▸ Task set:
[1] In the forum thread about debeaking hens, how old does TwoCrows say the four Australorps are?
[2] From the forum thread about debeaking hens, retype the stretch from "4. TwoCrows" through "this aggressive bird.".
[3] Extend the forum thread about debeaking hens, picking up right after its last sentence.

Top of Document excerpt

I Need Instructions Please......

Discussion in 'Managing Your Flock' started by TwoCrows, Aug 16, 2011.

  1. TwoCrows

    TwoCrows Show me the way old friend Staff Member

    32,429
    6,216
    621
    Mar 21, 2011
    New Mexico, USA
    My Coop
    I need VERY clear instructions on how to do a debeaking. I have a couple of hens that are using their beaks as weapons and would like to trim their beaks.

    I need to know, do you only trim the upper beak, and how much to trim in relationship to the lower beak?. Exactly how far up the beak do I trim? I do not want to hurt them or cause any bleeding. I have either a standard nail clipper or a guillotine dog nail clipper. Which one would be better to use? And how long before I will need to trim again?

    I appreciate your help and thanks! ~ Leyla [​IMG]
     
  2. zookeeper15133

    zookeeper15133 Chillin' With My Peeps

    789
    6
    123
    Apr 22, 2010
    SW PA
  3. HorseFeatherz NV

    HorseFeatherz NV Eggink Chickens

    Personally (I know your not asking) but I would not de-beak them.


    Birds need their beaks - the sharp point helps them find and break apart food. They also need it for defence.



    There are reasons your birds are acting the way they do. Are they picking on a specific bird? What are they doing?
     
  4. TwoCrows

    TwoCrows Show me the way old friend Staff Member

    32,429
    6,216
    621
    Mar 21, 2011
    New Mexico, USA
    My Coop
    Quote:Yes, this is exactly what is happening. One bird in particular is picking on one girl. They, 4 Australorps, were all raised together and are approaching 6 months old. The second girl in the pecking order is relentlessly picking on the lowest bird. She picks on her just to pick on her. Chasing her to peck at her. This lower bird has already received a few scratches on her face and comb. Even some bruising on her ear lobes. I dont' want this to escalate into this lower bird being injured. I have noticed this lower bird off by herself now and sometimes even hiding from this aggressive bird.

Bottom of Document excerpt
Top of Supplied material

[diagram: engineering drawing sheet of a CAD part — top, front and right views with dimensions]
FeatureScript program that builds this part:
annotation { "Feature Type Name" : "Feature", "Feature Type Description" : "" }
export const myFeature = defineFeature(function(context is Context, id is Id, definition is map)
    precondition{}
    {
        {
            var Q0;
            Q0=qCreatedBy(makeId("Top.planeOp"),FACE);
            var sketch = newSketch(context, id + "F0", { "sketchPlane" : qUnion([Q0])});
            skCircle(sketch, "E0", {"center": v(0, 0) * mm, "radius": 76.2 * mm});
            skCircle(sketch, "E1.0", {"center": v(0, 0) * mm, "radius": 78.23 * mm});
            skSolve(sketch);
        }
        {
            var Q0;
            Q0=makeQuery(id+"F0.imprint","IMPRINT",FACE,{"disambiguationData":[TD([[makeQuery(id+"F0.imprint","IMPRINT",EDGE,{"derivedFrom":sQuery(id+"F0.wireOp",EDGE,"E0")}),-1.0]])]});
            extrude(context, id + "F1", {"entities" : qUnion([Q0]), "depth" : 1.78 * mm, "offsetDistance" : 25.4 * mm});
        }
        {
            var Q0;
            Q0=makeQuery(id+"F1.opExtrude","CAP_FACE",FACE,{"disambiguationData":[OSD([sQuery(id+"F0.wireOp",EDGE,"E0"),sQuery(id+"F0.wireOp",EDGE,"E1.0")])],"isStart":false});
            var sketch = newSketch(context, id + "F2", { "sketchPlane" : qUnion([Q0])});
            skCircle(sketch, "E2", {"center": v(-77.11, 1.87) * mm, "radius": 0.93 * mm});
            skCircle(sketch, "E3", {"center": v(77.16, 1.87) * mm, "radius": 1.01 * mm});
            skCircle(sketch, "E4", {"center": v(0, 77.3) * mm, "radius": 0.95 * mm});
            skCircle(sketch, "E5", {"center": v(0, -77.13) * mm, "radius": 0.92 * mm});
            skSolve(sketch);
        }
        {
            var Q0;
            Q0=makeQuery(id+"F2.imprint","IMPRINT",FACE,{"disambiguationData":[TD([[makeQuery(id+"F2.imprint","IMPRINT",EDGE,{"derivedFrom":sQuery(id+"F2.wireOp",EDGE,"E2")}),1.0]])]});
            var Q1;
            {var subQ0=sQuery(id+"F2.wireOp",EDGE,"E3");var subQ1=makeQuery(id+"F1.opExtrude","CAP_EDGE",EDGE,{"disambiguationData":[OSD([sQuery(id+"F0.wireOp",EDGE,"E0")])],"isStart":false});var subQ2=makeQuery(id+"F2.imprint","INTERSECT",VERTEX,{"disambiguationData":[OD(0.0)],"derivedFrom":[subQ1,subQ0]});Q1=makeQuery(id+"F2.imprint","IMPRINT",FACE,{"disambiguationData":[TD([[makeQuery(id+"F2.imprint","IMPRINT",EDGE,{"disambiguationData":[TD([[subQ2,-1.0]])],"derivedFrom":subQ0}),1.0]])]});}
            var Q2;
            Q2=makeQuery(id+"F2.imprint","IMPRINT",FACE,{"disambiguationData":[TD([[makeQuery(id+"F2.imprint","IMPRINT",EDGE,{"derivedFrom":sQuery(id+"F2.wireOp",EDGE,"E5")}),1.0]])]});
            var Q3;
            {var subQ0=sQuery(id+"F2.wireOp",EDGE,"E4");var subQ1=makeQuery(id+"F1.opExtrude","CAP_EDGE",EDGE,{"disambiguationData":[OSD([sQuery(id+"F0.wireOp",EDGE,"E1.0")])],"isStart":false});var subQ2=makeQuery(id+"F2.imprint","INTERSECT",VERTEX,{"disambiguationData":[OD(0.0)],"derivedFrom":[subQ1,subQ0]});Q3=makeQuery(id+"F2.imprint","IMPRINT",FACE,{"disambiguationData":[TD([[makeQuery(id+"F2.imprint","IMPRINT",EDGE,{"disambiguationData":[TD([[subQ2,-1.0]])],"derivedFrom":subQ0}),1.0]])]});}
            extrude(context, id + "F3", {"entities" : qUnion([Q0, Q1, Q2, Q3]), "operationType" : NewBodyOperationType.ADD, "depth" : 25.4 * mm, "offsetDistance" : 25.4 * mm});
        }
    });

Bottom of Supplied material

▸ Solved problems:
[1] They are approaching 6 months old.

[2]
4. TwoCrows

    TwoCrows Show me the way old friend Staff Member

    32,429
    6,216
    621
    Mar 21, 2011
    New Mexico, USA
    My Coop
    Quote:Yes, this is exactly what is happening. One bird in particular is picking on one girl. They, 4 Australorps, were all raised together and are approaching 6 months old. The second girl in the pecking order is relentlessly picking on the lowest bird. She picks on her just to pick on her. Chasing her to peck at her. This lower bird has already received a few scratches on her face and comb. Even some bruising on her ear lobes. I dont' want this to escalate into this lower bird being injured. I have noticed this lower bird off by herself now and sometimes even hiding from this aggressive bird.

[3]
    I have several water and feeding stations set up so that she can always access food and water. But even the highest in the pecking order is not as mean as this other girl. So I was considering debeaking her. I understand that they do need their beaks for eating and such... is there anything else I can do to pipe this aggressor down then? Thanks...Leyla
     
  5. zookeeper15133

    zookeeper15133 Chillin' With My Peeps

    789
    6
    123
    Apr 22, 2010
    SW PA
    Put the offending hen in 'chicken jail' for a few days. A crate or a cage where she can't interact with her crew. If you keep her there long enough it will change the pecking order. When she gets out she will have to work to regain her place. They also go through their 'teenager' stage, but I think yours are a bit old for that.
     
  6. buckabucka

    buckabucka Chillin' With My Peeps

    3,112
    103
    241
    Jan 13, 2010
    Fairfield, Maine
    My Coop
  7. HorseFeatherz NV

    HorseFeatherz NV Eggink Chickens

    If she was mine, I would pull her from the flock and stick her in a cage.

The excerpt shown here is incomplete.